* _Record excerpts_:
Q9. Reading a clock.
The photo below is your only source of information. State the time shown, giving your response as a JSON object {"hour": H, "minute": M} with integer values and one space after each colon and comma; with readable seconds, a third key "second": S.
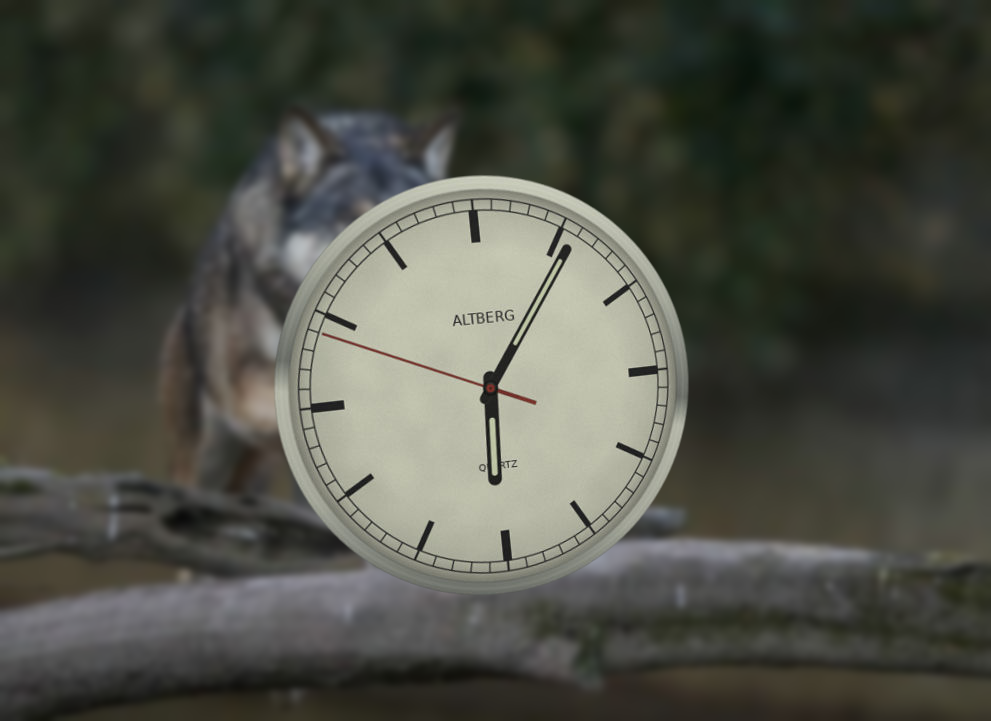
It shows {"hour": 6, "minute": 5, "second": 49}
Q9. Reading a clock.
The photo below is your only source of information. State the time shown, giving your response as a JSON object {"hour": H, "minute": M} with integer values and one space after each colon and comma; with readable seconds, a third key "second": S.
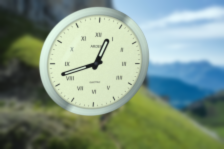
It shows {"hour": 12, "minute": 42}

* _Set task_: Write out both rows above again, switching "Reading a clock" to "Telling the time" and changing nothing else. Leave the pictures out of your answer.

* _Answer in full_:
Q9. Telling the time.
The photo below is your only source of information. State the time shown, giving your response as a JSON object {"hour": H, "minute": M} with integer values and one space after each colon and comma; with readable seconds, a third key "second": S.
It shows {"hour": 6, "minute": 5, "second": 49}
Q9. Telling the time.
The photo below is your only source of information. State the time shown, giving your response as a JSON object {"hour": H, "minute": M} with integer values and one space after each colon and comma; with readable seconds, a third key "second": S.
It shows {"hour": 12, "minute": 42}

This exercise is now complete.